Not long after, Danny has communicated with him about their experiences in the hotel. Danny uses his Shining ability to tell that Jack wants to hurt both him and his mother, implying that Jack has already gone insane. He has one of his more sympathetic moments in the film when he has a nightmare about killing Wendy and Danny, before waking up, screaming and crying about it to Wendy.
However, when a silent Danny walks in on and reveals the neck injury that he received from the old woman in Room 237, Wendy accuses Jack of abusing his son again. Jack is surprised and confused by this. Jack bitterly goes downstairs to the Hotel's abandoned pub to brood about his family, whispering to himself that he'd sell his "goddamned soul" for a glass of beer.
Not long after this Lloyd the Bartender mysteriously appears (implying the Overlook Hotel may have taken up Jack's deal) and offers Jack fine alcohol on the house. Jack accepts the bourbon, breaking the alcohol abstinence he had been taking for the past few months. Lloyd and Jack act as if they've known each other for years, as the latter tells Lloyd that he's not happy with both his family and his life, and claims that he injured Danny's arm three years ago, whereas Wendy claimed that it was only five months ago. This implies that this wasn't the first or last time that Jack injured Danny or Jack lied to make himself look better.
When Jack goes back upstairs, Wendy immediately apologizes for accusing him and immediately tells him about the woman in Room 237. He insults her and calls her crazy instead of accepting the apology before she makes herself serious. He then checks the room where he finds a beautiful woman in the bathtub. With a sinister grin on his face, he lustfully embraces the woman as she seduces him and they start kissing, blatantly cheating on his wife, before discovering that the beautiful woman is actually the ghost of a hideously deformed old lady. In shock, he escapes the room as the ghost cackles wickedly.
When he gets back, he lies to his wife about not seeing anyone in the room, in order to cover up his tracks, claiming that Danny injured himself. When she asks for them to leave the hotel, he berates and insults her, claiming that he absolutely refuses to leave the hotel before storming off in a rage. When he gets to the barroom, it's now filled with ghosts before reuniting with Lloyd and asking for a drink. He starts exploring the place before a waiter accidentally spills lemonade all over him. The waiter apologizes and takes Jack to the bathroom to clean him up.
There, they have a friendly conversation, before Jack recognizes him as Charles/Delbert Grady, the previous caretaker, and reminds him of what he did. Grady then claims that he "corrected" his family and that Jack needs to "correct" his. Jack is then seduced by the hotel, and unlike the novel where he was being brainwashed against his will by the spirits, he willingly agrees to kill his family.

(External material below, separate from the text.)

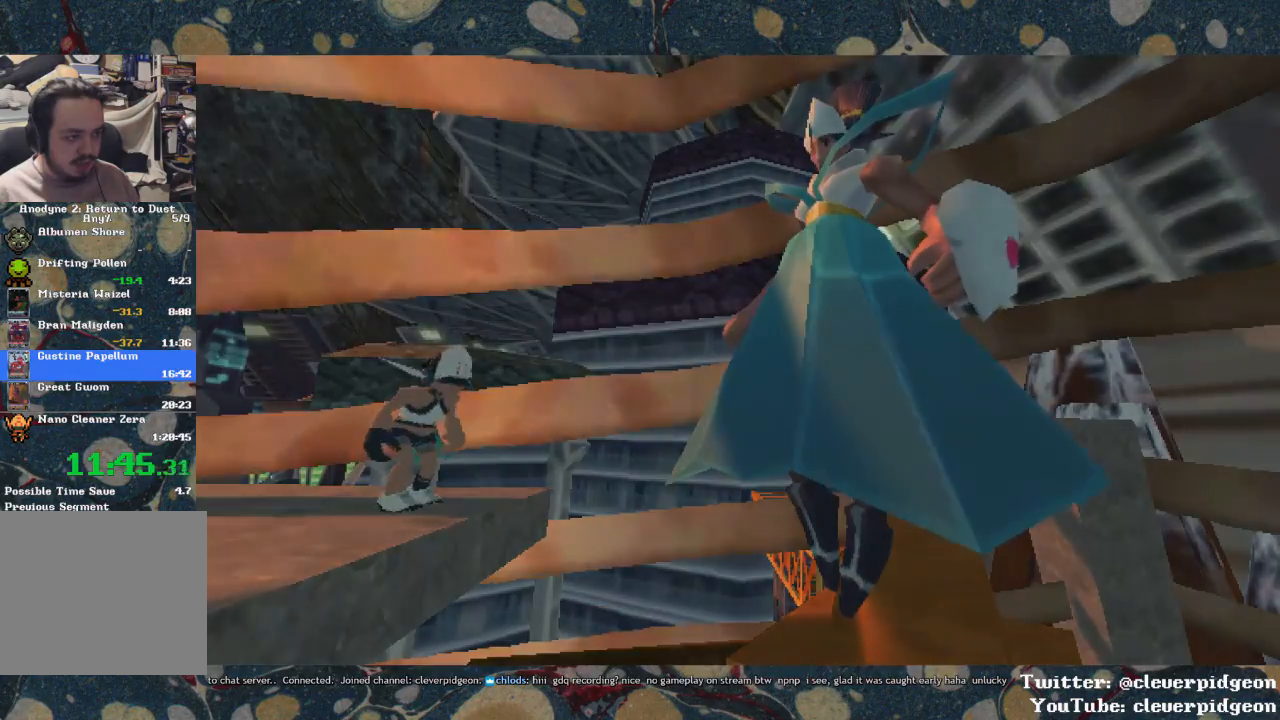
{"buttons": [], "left_stick": "center", "right_stick": "left", "events": [[417, "right_stick", "left"]]}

After Jack attempts to murder Wendy, she locks him in the pantry for her and her son's safety. He's quickly let out though by the spirits and gleefully attempts to kill his wife and son with his iconic ax instead of a rogue mallet. When Dick Halloran arrives to help, Jack murders him with the ax.

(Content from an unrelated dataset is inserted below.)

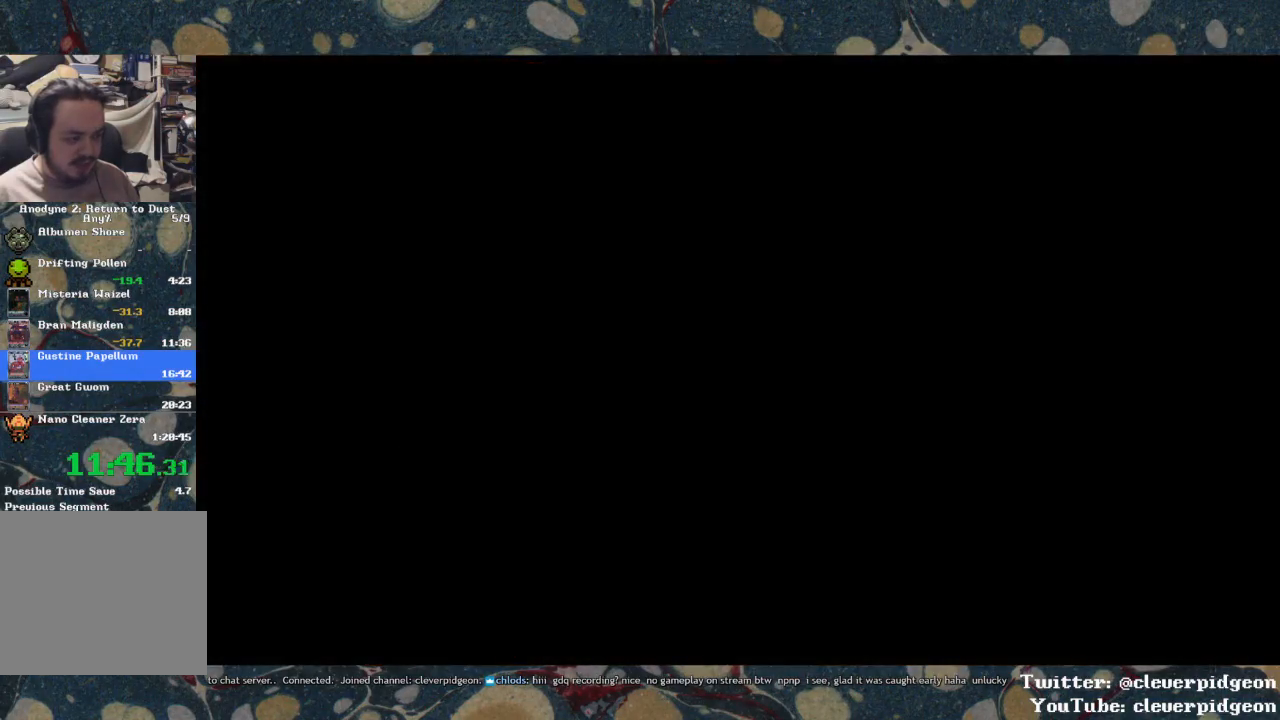
{"buttons": [], "left_stick": "center", "right_stick": "center", "events": []}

During a fearsome manhunt, he maniacally and gleefully chases Danny with his ax through the snowy maze until Danny outsmarts him by leaving a false trail, allowing him and his mother to escape. As he stumbles around in the maze, all Jack can do is scream and yell incomprehensible gibberish, showing just how far his mental state has degraded. Jack is ultimately left to freeze to death in the giant maze outside the hotel, clearly having gone way too far to redeem himself.
The film ends by featuring an old photograph of a ball at the hotel from July 4, 1921, that shows Jack at the event. What does this exactly mean is beyond anyone's speculation and is likely up for the viewer to think about.